One such landowner, the poet Ausonius, objecting strongly because his fellow-magnate Paulinus wanted to withdraw from his lands and become a churchman, could point to the chaos that would ensue if Paulinus' estates were broken up. It could equally have been argued, however, that the proprietors were centrifugal forces of destruction. Nor was that merely because of their passive failure to associate themselves with the Empire's needs. They also undermined the state in a very active fashion. For of all the obstacles to efficient and honest administration, they were the worst. They forcibly ejected collectors of taxes, harboured deserters and brigands, and repeatedly took the law into their own hands.

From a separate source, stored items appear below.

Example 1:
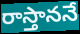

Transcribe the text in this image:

రాస్తాననే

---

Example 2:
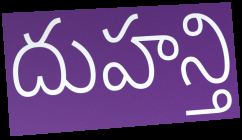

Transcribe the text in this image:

దుహన్తి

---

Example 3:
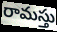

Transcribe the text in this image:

రామస్తు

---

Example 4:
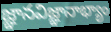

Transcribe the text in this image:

జ్ఞానవిజ్ఞానాభ్యాం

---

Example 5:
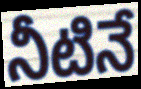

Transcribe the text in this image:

నీటినే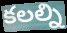
కలల్ని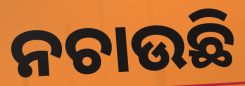
ନଚାଉଛି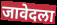
जावेदलाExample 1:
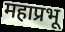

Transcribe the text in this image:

महाप्रभू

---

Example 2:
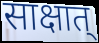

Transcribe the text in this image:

साक्षात्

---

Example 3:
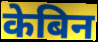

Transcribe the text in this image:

केबिन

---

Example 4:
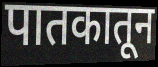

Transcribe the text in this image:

पातकातून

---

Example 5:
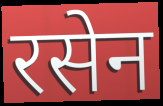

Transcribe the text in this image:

रसेनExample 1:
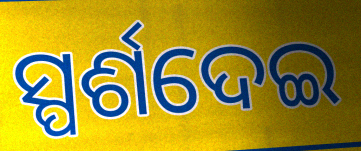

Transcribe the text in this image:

Symmachus declared it to be perfectly right that any provincial governor, when performing his duties as a judge, should favour nobles and gentry against the proletariat. They possessed their own private prisons: Theodosius i, receiving complaints about their arrogant behaviour, forbade them to maintain such establishments, but he spoke in vain. Ammianus told of local potentates whose 'private properties were enlarged by public disasters'. When the Germans broke into the Empire in 410, the selfish egotism of some of the landowners - especially a great lady named Proba - was reported to be making the appalling task of the government a good deal harder than it had been already.